Does being poor lead to poor decisions? That's the question at the heart of much of the work of University of Chicago's Anuj Shah for the past five years.
"People start from the assumption that there must be a reason that some people are wealthy and some people are poor. And so when they look at somebody that's not well off, they assume there's some reason why they're there that they are responsible for," Shah said.
"A lot of times people say that poor individuals are not smart and that's why they're poor. ... No. It's the lack of money itself that makes it hard to think clearly about different problems," Shah said.
Shah's research shows poverty can have a profound effect on how you think — affecting what's top of mind, what you associate with money and your decision-making.
In many cases, people who live in poverty are forced to think critically about everyday decisions — groceries, trips to the doctor, where to get gas — and while thinking critically about those small things so regularly can have a positive effect in the short term, Shah speculates in the long term it can result in what's called "cognitive fatigue" — mental tiredness from an overworked brain.
Shah's study, called "Money in the Mental Lives of the Poor," shows low-income individuals think about finances far more often than the wealthy. One of Shah's tests for this theory was asking poor and wealthy participants to recall a word list.
"For people who are wealthier, when they see: groceries, utilities, bills — that those words will actually feel somewhat random. They won't necessarily think of them all as related to one concern, which is money, because they don't have to think very much about those things. So those that are living on more limited means, they may be more likely to say: 'Groceries? Well, that reminds me of money. Utilities? That reminds me of money. Bills? That reminds me of money.' And so then they may be more likely to say, 'Well, I saw the word "money," even though it wasn't related,'" Shah said.
Past research has shown poverty is such a burden on the brain it can actually hurt our ability to execute fundamental life skills. Researchers say the mental burden is like losing 13 IQ points or an entire night's sleep.

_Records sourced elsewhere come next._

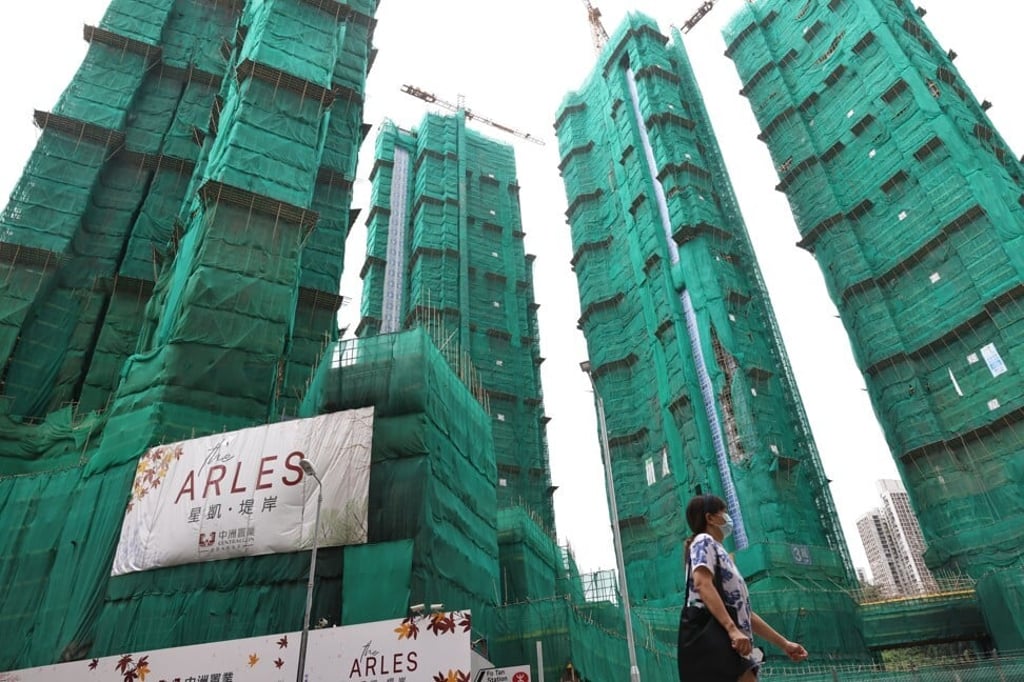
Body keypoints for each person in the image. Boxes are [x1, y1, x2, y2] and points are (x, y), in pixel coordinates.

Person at [678, 494, 808, 681]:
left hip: (734, 645)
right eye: (723, 512)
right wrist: (732, 629)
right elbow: (702, 583)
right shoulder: (703, 541)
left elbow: (745, 613)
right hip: (721, 641)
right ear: (710, 518)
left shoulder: (720, 552)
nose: (727, 517)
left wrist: (784, 644)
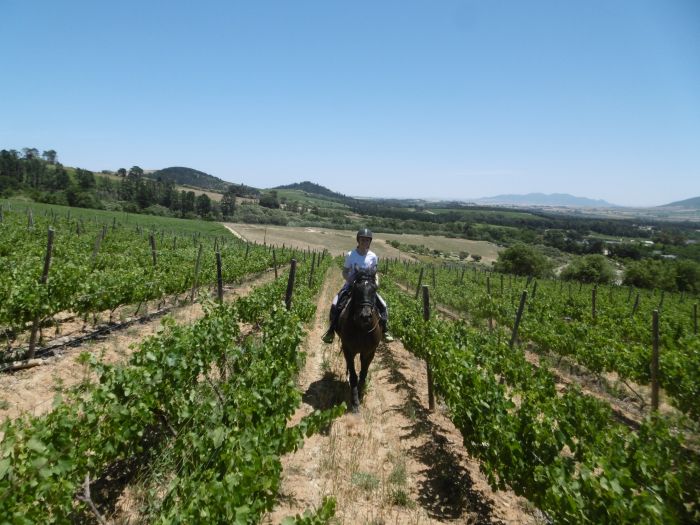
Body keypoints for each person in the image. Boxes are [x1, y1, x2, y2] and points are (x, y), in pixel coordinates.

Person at [322, 228, 394, 344]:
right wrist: (349, 279)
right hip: (351, 286)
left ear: (370, 242)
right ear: (358, 240)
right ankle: (331, 330)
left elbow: (375, 273)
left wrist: (376, 281)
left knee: (383, 305)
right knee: (336, 304)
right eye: (362, 240)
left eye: (367, 240)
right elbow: (345, 271)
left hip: (367, 289)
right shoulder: (351, 255)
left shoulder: (373, 256)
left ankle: (384, 330)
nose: (364, 242)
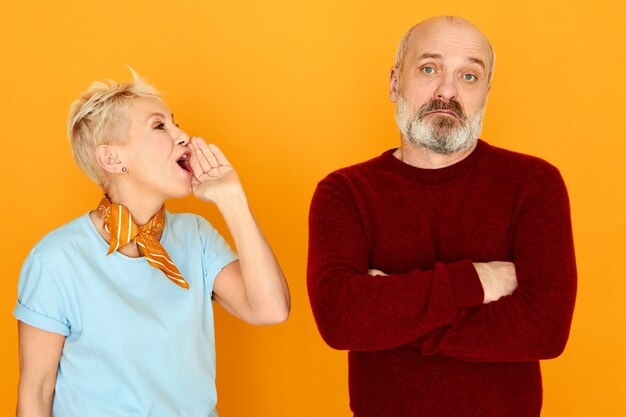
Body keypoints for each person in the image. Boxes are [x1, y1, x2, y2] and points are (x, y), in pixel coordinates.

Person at [307, 16, 576, 417]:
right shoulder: (344, 193)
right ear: (395, 83)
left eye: (469, 76)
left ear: (485, 92)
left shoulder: (534, 184)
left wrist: (394, 314)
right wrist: (479, 280)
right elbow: (341, 320)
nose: (447, 91)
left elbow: (545, 330)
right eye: (429, 68)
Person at [14, 71, 290, 417]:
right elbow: (36, 392)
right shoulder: (55, 260)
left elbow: (271, 310)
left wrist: (232, 198)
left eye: (176, 124)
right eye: (160, 126)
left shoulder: (196, 236)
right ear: (113, 159)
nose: (184, 136)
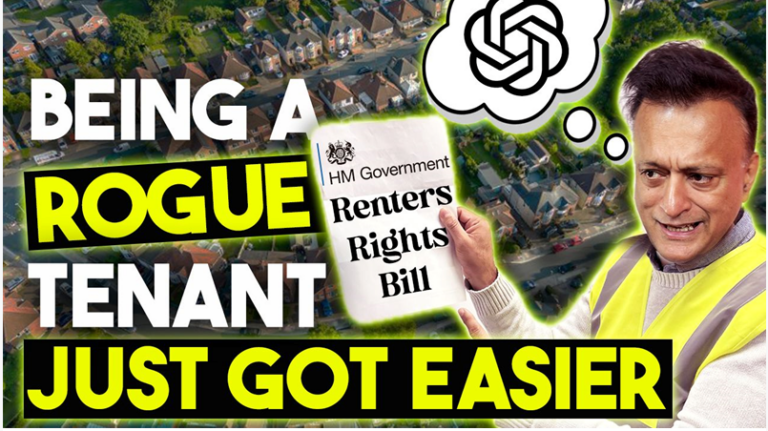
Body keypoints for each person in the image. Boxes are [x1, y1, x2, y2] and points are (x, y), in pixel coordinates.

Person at [439, 41, 765, 428]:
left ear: (747, 175)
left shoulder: (758, 313)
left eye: (700, 177)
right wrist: (486, 277)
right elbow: (553, 378)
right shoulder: (626, 264)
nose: (672, 204)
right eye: (653, 173)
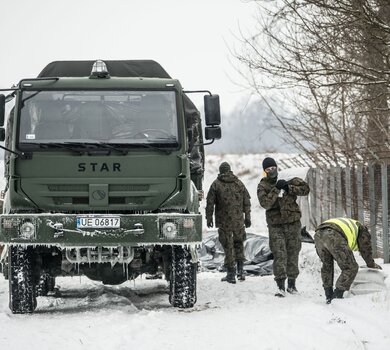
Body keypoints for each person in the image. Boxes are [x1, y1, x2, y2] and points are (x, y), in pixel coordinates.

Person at [257, 157, 310, 297]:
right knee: (279, 254)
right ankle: (280, 286)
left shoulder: (289, 178)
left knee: (293, 252)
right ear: (264, 172)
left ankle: (292, 285)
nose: (271, 171)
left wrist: (288, 187)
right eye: (268, 170)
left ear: (277, 168)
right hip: (276, 225)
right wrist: (276, 189)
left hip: (293, 223)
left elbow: (305, 189)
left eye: (273, 168)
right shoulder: (263, 186)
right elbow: (265, 204)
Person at [315, 217, 382, 304]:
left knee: (327, 266)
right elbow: (365, 249)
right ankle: (336, 297)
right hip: (334, 234)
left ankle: (328, 295)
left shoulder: (351, 224)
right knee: (351, 267)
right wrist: (371, 264)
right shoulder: (362, 229)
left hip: (318, 235)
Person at [206, 161, 251, 284]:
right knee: (238, 244)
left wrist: (208, 218)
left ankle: (231, 274)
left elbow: (210, 203)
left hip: (224, 222)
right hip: (238, 221)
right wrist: (248, 217)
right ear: (230, 170)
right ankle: (241, 271)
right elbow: (246, 201)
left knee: (228, 247)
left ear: (220, 171)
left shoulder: (216, 184)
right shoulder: (239, 183)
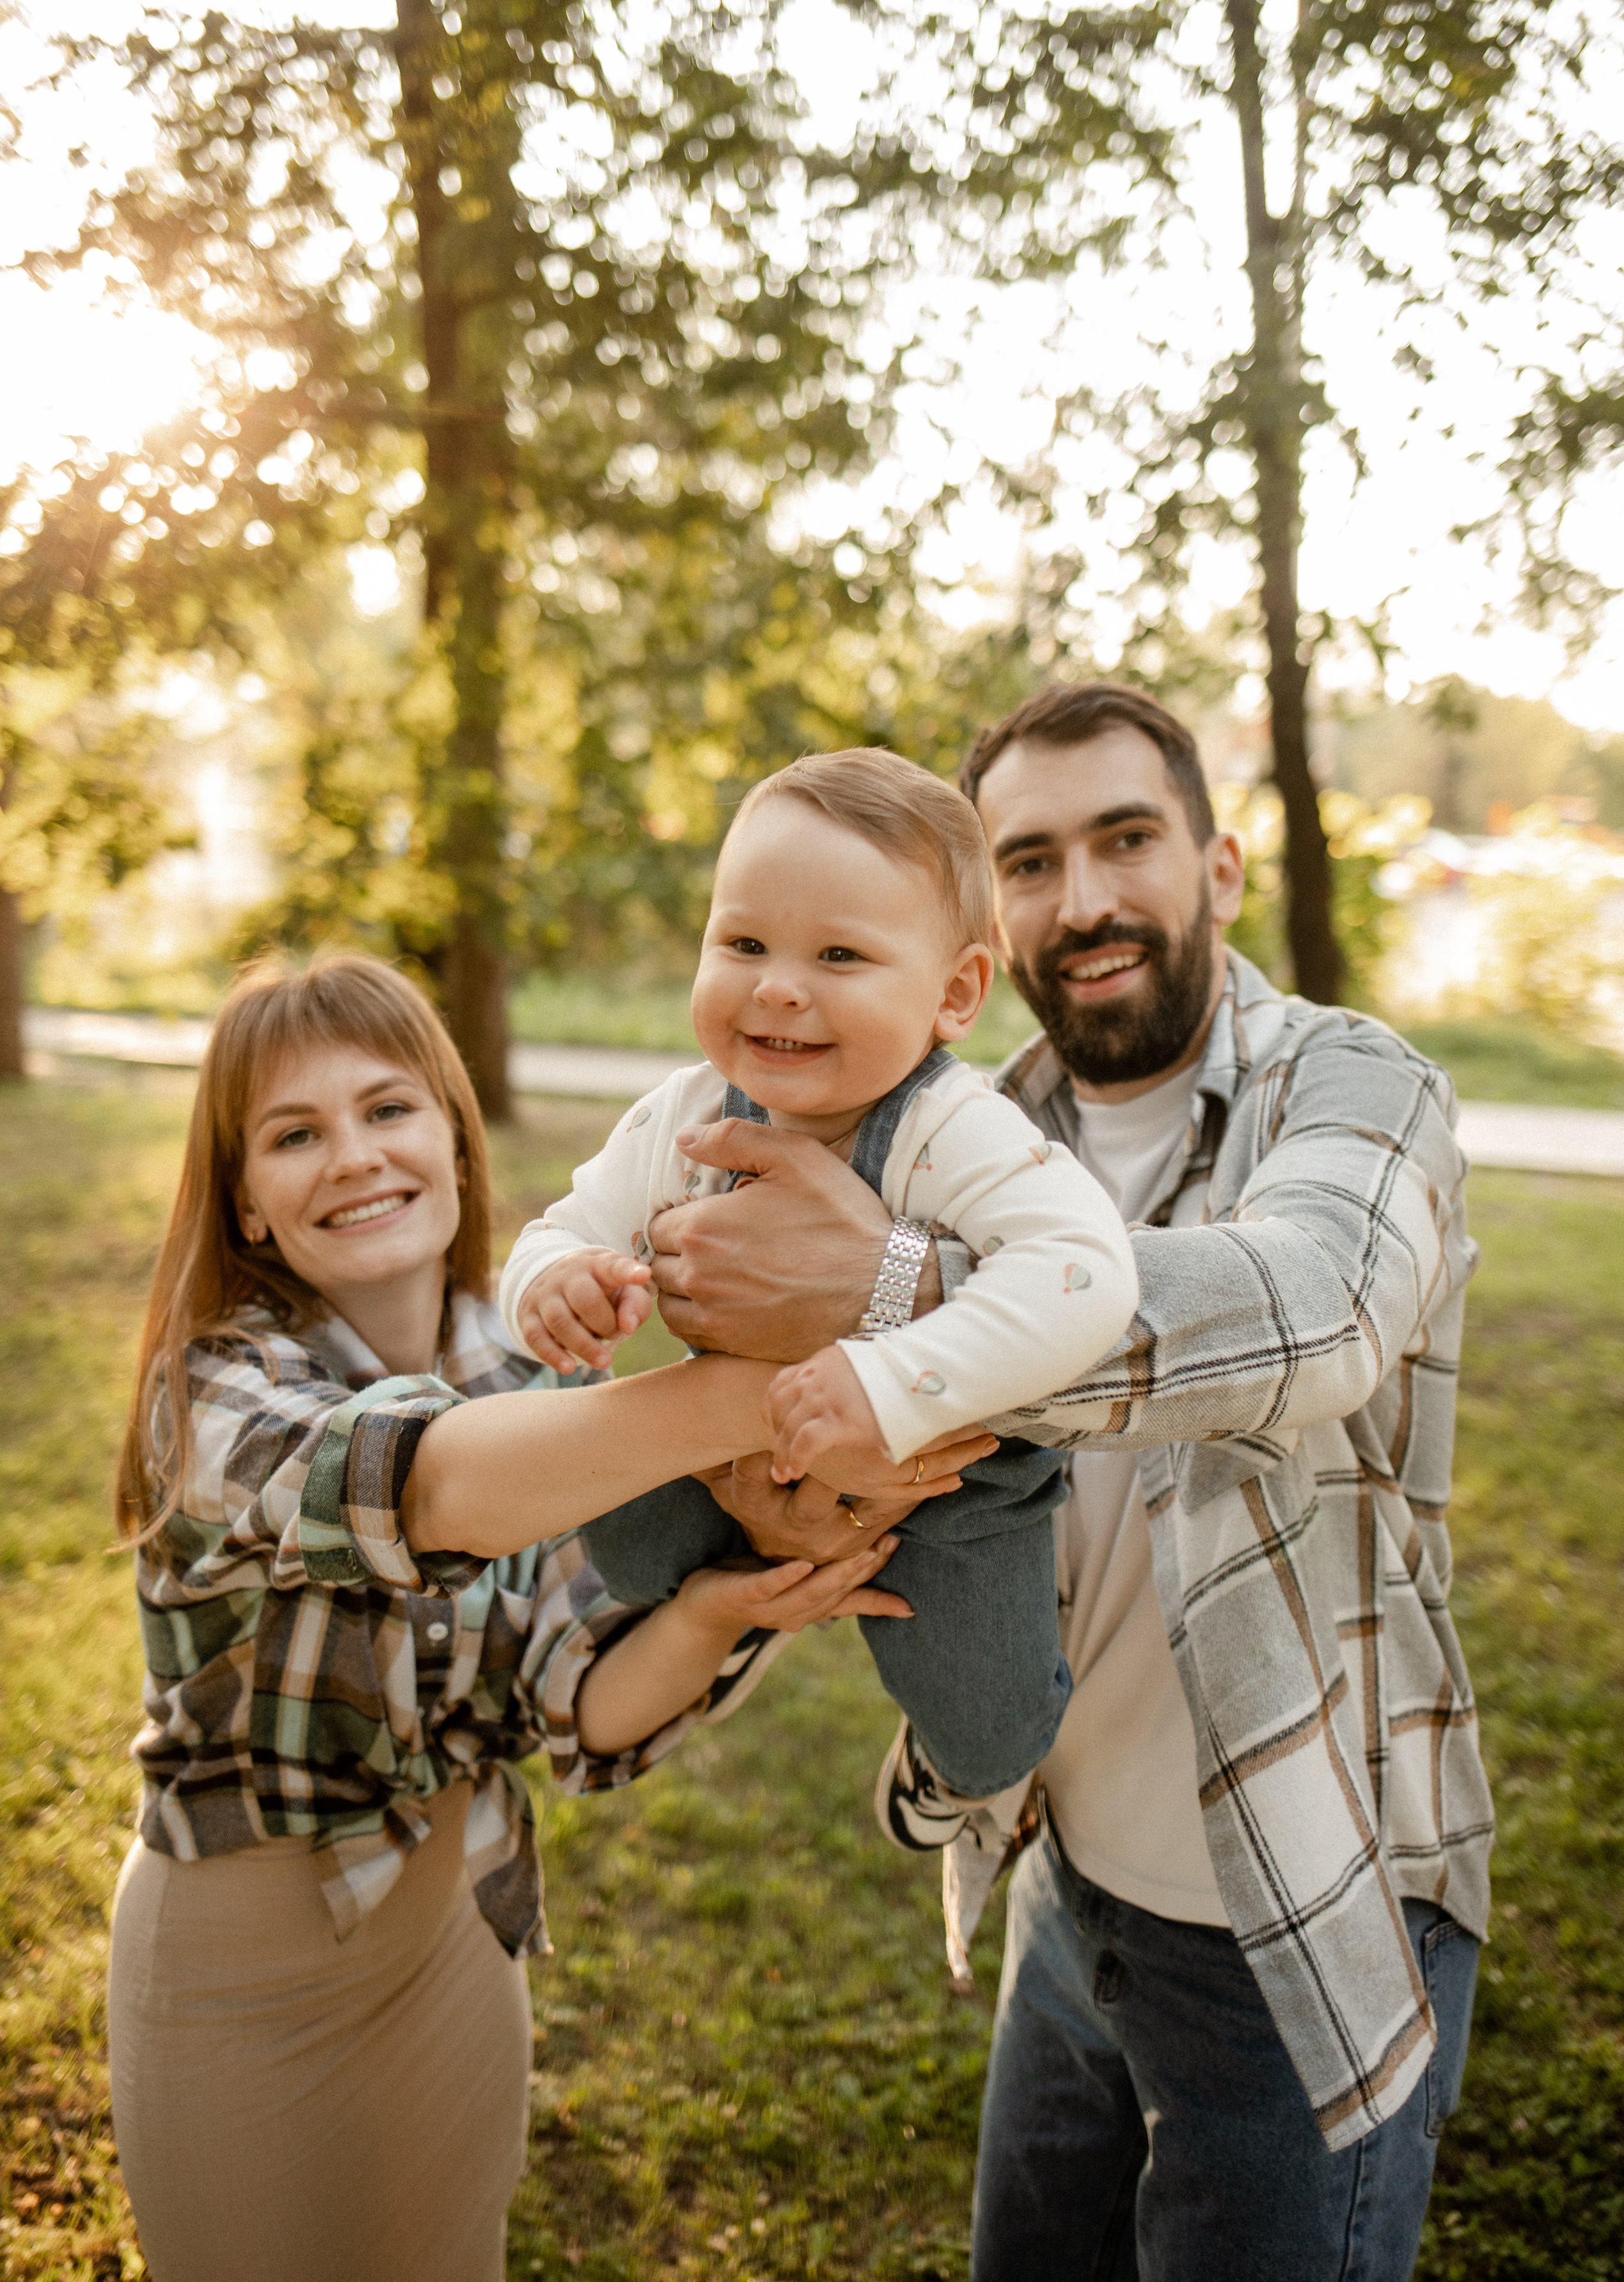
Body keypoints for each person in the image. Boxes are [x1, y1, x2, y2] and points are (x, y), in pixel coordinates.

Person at [635, 683, 1492, 2282]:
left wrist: (889, 1296)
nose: (1082, 898)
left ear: (1218, 866)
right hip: (1063, 1879)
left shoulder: (1358, 1086)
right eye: (1027, 860)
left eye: (1125, 841)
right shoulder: (959, 1122)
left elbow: (1315, 1311)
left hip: (1294, 1898)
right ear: (980, 925)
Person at [106, 952, 986, 2282]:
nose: (354, 1156)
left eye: (388, 1110)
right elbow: (426, 1484)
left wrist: (720, 1606)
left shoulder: (519, 1366)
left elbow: (571, 1701)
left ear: (454, 1139)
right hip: (238, 1962)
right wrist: (799, 1380)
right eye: (296, 1134)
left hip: (456, 1937)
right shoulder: (214, 1391)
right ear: (245, 1199)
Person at [499, 748, 1138, 1818]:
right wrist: (558, 1277)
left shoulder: (952, 1127)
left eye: (840, 954)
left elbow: (1087, 1272)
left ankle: (964, 1773)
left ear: (955, 994)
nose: (779, 985)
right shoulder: (686, 1114)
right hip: (735, 1446)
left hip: (952, 1482)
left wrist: (894, 1380)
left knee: (990, 1733)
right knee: (622, 1544)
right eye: (743, 942)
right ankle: (735, 1566)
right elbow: (563, 1225)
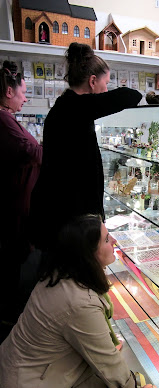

And Shah believes the constant concern with finances that low-income people showed during his study is part of the "cognitive fatigue" that past research has addressed.
"Scarcity or poverty requires you to be more locked in. It requires you to be more focused, and you can do that for a while, but eventually, you're just not going to be able to give all of the bandwidth that you need to those problems. ... It's not that poor people are somehow different; it's that they're in a different situation," Shah said.
Shah believes these findings should force lawmakers to reconsider how they think about assistance.
"Providing cash assistance or some other assistance, it doesn't just deal with the immediate financial problem. It also frees up some mental bandwidth, as well to say I don't have to worry as much about this," Shah said.